2. How did the authors claim they were going to evaluate their work and compare it to others?
1. The main issue the authors wanted to discuss is that when to use Big Data. According to the authors Big Data is the new emerging technology which is used to handle large and complex database systems which old and conventional tools are not able to handle. Most of the organizations remain in confusion that whether they should use Big Data or not. On what projects they should use them. What is the threshold value to select Big Data for any project? Most of the large and big organizations are using this technology. There are many other reasons which are involved in the failure of Big Data. According to a study done by Lavastorm the main reason behind Big Data failure was the treatment of Big Data as a project whose beginning and ending are already known (Lavastorm, 2014). An organization must not see Big Data as an extension of pre-existing technologies rather it should be used as an exploration tool to find out new ideas and targeted research. Also they expect that if they are using Big Data as a tool it must give them high return of investment (Chen, Chiang & Storey, 2012). According to the authors there should be a complexity level which an organization should follow.

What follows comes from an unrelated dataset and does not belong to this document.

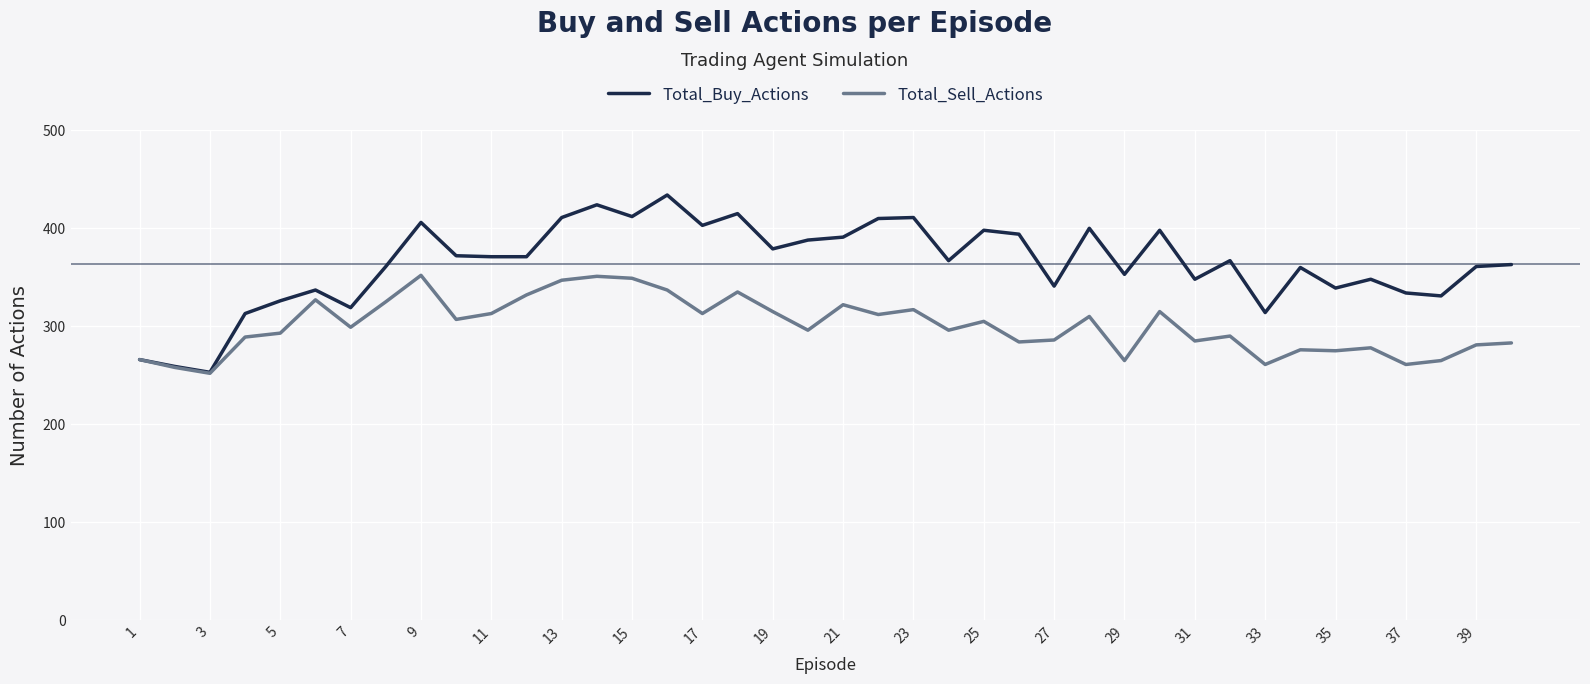

What is the highest value of the Total_Buy_Actions series?

434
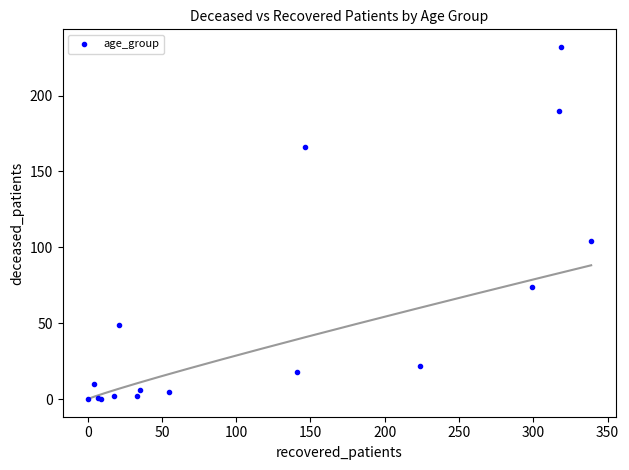

What Y value in the scatter plot is closest to 116?

104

2. To sort out the above problem the author has given a method and they have termed it as BigDAF (Big Data Project Assessment Framework). According to this method different complexity levels are defined from CL1 (less complex) to CL5 (highest complexity). A formula is defined by the authors to calculate the complexity level. The data collected is viewed in three forms: volume, velocity and variety (Labrinidis & Jagadish, 2012). All these values are calculated on the current values. Volume is defined as how much data is received in a given time. Velocity is defined as the time it takes to analyse that data. Variety is defined as the types of data that are received. On a scale of 100 these parameters are given weightage. Volume is given the highest weightage (60) as it is more important than any other parameter. Velocity is given 10 and variety is given 30 weightage. Then the formula for complexity level is:
CL= (60*Complexity of volume + 10*Complexity of velocity + 30*Complexity of Variety)

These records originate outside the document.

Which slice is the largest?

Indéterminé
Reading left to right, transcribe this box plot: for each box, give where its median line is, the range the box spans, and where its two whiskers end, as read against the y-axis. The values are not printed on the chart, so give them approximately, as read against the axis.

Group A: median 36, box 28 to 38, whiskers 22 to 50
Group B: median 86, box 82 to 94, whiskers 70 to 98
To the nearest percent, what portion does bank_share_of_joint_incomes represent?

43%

Based on this formula complexity level is categorized in:
- Between 100-200: Basic Business Intelligence issue that can be solved with conventional tools (Vercellis, 2009).
- Between 200-300: This problem can be solved with more advanced tools.
- Between 300-400: These problems need to be solved with the help of Big Data.
- Between 400-500: These are very complex problems and immediate investment in Big Data is needed.
References
Chen H., Chiang, R.H.L. and Storey, V.C., (2012) Business Intelligence and Analytics: From Big Data to Big Impact, MIS quarterly, 36(4), 1165-1188.
Labrinidis, A. and Jagadish, H.V., (2012) Challenges and opportunities with big data. Proceedings of the VLDB Endowment, 5(12), 2032-2033.
Lavastorm Analytics, (2014) Why Most Big Data Projects Fail [online] Available from: https://www.lavastorm.com/assets/Why-Most-Big-Data-Projects-Fail-White-Paper.pdf [accessed 18/06/2018].
Vercellis, S., (2009) Data mining and optimization for decision making. West Sussex: John Wiley & Sons Ltd.